> [READING TEXT]

Oh yeah, forgot about that. Thanks Pasi!

Joseph, look in the EQL target logs for something about the EQL box
doing load balancing. I think normally we handle the load balancing more
gracefully, but we might be messing up. I think if EQL was load
balancing in the open-iscsi logs we would see something about getting a
async iscsi pdu from the target that asks us to logout. Then when we
relogin the target would redirect us to the optimal path.

Hoot, Joseph

unread,
Nov 17, 2009, 7:42:46 PM11/17/09
to open-...@googlegroups.com, Donald_Williams@Dell.com> <Donald_Williams@Dell.com, Wallace, William
more INLINE below...

> [JOB 1] In the forum thread, what would the target do when the initiator logs back in?

Excerpts from a dataset
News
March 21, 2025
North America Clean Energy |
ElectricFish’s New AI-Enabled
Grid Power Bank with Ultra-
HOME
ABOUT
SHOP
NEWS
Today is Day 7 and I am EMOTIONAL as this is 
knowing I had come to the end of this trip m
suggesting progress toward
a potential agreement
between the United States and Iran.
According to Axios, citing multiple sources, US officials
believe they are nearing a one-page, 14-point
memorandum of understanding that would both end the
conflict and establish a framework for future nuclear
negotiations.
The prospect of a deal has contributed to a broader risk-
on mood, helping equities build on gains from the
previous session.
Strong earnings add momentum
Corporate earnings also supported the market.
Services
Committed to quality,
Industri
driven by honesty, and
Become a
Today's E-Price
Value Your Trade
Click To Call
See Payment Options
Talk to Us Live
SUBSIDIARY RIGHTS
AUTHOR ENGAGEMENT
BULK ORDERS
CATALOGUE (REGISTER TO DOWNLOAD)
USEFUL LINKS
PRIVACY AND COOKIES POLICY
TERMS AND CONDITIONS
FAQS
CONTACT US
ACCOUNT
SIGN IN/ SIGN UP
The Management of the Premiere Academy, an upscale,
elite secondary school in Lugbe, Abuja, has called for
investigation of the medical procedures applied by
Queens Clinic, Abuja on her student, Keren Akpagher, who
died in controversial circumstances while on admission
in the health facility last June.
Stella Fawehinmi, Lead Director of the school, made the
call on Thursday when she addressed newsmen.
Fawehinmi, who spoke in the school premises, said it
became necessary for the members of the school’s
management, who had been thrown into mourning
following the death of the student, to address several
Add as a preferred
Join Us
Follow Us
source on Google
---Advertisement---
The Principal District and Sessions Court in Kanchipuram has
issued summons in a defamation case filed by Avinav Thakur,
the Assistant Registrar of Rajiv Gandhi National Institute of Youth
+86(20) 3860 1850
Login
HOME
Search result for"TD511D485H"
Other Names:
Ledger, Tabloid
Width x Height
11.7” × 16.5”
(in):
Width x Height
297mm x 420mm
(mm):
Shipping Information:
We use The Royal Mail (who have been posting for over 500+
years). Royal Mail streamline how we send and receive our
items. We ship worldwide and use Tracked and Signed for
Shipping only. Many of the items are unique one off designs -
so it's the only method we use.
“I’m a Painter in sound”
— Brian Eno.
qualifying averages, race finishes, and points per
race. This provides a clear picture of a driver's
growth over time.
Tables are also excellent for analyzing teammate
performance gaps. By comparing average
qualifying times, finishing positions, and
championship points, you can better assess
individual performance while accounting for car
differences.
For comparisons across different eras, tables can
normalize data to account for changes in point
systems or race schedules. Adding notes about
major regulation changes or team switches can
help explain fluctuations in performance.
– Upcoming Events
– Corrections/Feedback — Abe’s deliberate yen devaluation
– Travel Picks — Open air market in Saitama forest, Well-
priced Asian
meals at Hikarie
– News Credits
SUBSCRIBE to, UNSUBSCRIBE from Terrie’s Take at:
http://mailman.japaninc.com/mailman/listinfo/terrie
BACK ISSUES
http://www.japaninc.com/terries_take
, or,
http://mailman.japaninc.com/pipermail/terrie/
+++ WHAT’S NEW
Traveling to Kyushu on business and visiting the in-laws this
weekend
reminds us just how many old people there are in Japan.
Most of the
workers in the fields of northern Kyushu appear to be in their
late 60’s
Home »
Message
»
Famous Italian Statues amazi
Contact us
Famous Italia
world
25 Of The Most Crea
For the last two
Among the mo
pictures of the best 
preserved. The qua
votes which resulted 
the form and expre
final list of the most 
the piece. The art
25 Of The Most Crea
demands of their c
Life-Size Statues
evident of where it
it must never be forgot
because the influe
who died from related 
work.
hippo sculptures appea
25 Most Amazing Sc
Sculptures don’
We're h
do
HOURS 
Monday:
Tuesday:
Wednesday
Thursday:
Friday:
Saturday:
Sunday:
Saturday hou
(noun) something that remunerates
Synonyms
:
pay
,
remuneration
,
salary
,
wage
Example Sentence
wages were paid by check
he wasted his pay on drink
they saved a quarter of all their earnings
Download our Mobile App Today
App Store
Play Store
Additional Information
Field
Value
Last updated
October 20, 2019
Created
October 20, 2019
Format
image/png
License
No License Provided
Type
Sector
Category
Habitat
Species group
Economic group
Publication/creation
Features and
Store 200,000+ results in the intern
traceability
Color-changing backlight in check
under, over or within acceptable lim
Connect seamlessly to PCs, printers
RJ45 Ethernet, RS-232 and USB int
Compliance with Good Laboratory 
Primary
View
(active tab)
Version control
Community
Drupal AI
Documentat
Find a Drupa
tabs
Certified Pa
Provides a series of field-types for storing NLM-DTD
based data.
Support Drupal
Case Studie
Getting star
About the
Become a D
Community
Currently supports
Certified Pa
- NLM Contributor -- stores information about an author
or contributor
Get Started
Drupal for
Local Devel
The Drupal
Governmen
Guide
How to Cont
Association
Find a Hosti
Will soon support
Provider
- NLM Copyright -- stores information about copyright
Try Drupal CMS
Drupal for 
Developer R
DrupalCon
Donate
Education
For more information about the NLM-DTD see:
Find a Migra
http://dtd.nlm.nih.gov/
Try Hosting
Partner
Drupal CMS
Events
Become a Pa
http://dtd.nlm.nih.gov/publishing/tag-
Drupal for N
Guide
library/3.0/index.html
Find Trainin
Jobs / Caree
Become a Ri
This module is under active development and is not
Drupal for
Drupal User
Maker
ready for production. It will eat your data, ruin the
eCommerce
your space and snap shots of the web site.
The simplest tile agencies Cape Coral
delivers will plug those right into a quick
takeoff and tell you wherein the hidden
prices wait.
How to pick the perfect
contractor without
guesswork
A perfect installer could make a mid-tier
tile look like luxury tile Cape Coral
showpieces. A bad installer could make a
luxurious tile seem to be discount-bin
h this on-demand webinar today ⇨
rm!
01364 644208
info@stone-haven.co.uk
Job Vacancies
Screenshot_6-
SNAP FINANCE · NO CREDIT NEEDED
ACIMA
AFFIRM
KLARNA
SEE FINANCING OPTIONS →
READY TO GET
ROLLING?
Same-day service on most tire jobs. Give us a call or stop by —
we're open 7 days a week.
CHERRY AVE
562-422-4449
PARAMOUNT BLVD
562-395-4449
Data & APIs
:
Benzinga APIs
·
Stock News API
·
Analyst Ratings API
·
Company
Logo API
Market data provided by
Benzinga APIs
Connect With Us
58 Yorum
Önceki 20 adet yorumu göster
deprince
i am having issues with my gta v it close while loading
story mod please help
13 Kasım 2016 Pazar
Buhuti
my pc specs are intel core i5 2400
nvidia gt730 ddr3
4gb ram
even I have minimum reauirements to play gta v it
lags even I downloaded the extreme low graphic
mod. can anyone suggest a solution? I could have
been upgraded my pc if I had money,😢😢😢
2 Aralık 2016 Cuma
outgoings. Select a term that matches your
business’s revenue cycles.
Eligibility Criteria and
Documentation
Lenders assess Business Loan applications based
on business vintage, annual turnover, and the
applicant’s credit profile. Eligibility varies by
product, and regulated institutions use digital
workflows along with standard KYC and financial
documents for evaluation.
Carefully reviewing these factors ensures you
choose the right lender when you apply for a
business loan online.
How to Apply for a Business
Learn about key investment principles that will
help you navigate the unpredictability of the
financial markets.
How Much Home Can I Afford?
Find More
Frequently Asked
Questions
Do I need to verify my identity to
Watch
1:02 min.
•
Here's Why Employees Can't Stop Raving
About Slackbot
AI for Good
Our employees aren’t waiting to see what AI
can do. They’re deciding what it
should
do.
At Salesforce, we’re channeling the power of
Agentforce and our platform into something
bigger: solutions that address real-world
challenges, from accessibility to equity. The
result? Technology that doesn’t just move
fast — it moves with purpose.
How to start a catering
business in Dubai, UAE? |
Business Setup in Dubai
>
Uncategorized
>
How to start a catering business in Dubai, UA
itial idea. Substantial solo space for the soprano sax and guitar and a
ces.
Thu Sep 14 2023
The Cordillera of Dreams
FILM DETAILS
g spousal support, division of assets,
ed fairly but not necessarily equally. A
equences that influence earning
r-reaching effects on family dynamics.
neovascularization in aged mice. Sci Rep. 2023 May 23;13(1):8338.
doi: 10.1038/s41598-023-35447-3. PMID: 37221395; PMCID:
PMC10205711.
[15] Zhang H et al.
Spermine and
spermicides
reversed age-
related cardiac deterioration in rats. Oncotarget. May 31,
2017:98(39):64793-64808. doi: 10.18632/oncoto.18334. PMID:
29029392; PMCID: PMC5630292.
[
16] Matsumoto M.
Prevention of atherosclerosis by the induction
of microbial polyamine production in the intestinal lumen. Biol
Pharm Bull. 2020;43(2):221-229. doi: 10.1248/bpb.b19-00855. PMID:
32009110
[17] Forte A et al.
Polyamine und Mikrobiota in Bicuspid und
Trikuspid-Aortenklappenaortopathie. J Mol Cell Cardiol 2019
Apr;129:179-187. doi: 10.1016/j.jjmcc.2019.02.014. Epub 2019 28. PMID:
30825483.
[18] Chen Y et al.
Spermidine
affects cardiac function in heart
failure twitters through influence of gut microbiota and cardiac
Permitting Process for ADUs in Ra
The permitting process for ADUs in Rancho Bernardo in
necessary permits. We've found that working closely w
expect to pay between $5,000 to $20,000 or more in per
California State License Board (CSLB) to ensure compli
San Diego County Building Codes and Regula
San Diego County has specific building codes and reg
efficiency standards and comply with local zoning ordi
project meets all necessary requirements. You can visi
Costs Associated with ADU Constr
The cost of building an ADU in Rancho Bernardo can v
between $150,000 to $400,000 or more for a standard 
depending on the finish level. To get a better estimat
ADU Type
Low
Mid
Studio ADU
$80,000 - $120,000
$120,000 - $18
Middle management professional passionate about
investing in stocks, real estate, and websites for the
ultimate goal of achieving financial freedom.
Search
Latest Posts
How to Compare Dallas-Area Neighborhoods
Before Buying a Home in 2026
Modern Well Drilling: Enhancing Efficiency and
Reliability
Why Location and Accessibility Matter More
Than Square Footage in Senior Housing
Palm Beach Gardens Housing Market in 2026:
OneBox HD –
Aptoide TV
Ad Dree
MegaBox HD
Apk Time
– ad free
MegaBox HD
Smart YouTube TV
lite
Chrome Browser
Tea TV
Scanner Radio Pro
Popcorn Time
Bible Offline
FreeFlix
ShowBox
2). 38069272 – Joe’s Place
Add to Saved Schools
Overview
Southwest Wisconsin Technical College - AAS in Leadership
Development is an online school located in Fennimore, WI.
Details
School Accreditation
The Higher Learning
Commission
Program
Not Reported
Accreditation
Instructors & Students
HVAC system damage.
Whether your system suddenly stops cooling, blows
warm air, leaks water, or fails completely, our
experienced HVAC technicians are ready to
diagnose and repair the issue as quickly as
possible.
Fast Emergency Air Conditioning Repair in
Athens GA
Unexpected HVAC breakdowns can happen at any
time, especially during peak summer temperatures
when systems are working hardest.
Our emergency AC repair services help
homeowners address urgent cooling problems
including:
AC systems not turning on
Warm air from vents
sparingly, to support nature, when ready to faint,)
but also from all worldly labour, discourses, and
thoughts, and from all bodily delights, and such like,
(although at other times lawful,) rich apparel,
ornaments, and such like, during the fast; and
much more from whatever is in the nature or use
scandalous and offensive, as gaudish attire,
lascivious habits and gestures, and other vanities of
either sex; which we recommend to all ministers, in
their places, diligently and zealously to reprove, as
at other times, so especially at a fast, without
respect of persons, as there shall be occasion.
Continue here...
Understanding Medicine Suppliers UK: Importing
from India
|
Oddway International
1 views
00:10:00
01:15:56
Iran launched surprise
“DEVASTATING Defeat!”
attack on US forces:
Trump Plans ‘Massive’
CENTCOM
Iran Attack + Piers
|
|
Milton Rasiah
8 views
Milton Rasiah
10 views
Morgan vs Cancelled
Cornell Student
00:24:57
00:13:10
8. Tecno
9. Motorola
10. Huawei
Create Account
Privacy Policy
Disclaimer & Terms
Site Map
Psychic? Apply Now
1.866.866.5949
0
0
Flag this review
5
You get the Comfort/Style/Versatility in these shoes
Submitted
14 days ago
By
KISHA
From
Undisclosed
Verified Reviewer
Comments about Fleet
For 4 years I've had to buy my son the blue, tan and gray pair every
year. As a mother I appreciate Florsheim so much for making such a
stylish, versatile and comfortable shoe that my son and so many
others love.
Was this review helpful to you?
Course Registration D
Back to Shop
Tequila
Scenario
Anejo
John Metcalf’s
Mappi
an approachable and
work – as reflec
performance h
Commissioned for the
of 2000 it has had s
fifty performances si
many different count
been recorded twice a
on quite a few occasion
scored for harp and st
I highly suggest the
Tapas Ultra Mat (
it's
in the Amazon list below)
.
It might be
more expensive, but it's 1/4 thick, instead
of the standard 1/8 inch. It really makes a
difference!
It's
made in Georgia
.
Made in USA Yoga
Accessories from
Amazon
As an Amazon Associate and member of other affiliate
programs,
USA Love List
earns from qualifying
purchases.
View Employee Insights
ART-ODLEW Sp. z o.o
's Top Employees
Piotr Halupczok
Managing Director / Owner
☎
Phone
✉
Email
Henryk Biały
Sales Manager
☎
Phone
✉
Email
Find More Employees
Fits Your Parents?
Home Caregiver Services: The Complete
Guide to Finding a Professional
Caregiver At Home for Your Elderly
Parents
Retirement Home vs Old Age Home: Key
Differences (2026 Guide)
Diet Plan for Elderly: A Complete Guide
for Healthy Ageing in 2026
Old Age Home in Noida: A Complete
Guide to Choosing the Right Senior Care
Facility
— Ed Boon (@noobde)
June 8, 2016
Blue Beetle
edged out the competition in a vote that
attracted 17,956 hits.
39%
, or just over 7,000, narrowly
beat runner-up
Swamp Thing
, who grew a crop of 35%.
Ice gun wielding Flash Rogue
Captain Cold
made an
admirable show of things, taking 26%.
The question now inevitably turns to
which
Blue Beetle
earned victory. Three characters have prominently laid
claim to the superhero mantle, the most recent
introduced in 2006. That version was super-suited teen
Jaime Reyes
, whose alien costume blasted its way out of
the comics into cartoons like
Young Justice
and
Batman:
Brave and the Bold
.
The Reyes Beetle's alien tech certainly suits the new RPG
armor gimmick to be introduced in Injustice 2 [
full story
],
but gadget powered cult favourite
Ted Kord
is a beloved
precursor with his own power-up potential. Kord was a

> [JOB 2] Can you output the records from the first line through the line containing "previous session." as a JSON list of strings, one string per line?

> [WRITTEN REPLY 1] It would redirect the initiator to the optimal path.

> [WRITTEN REPLY 2]
[
  "News",
  "March 21, 2025",
  "North America Clean Energy |",
  "ElectricFish’s New AI-Enabled",
  "Grid Power Bank with Ultra-",
  "HOME",
  "ABOUT",
  "SHOP",
  "NEWS",
  "Today is Day 7 and I am EMOTIONAL as this is ",
  "knowing I had come to the end of this trip m",
  "suggesting progress toward",
  "a potential agreement",
  "between the United States and Iran.",
  "According to Axios, citing multiple sources, US officials",
  "believe they are nearing a one-page, 14-point",
  "memorandum of understanding that would both end the",
  "conflict and establish a framework for future nuclear",
  "negotiations.",
  "The prospect of a deal has contributed to a broader risk-",
  "on mood, helping equities build on gains from the",
  "previous session."
]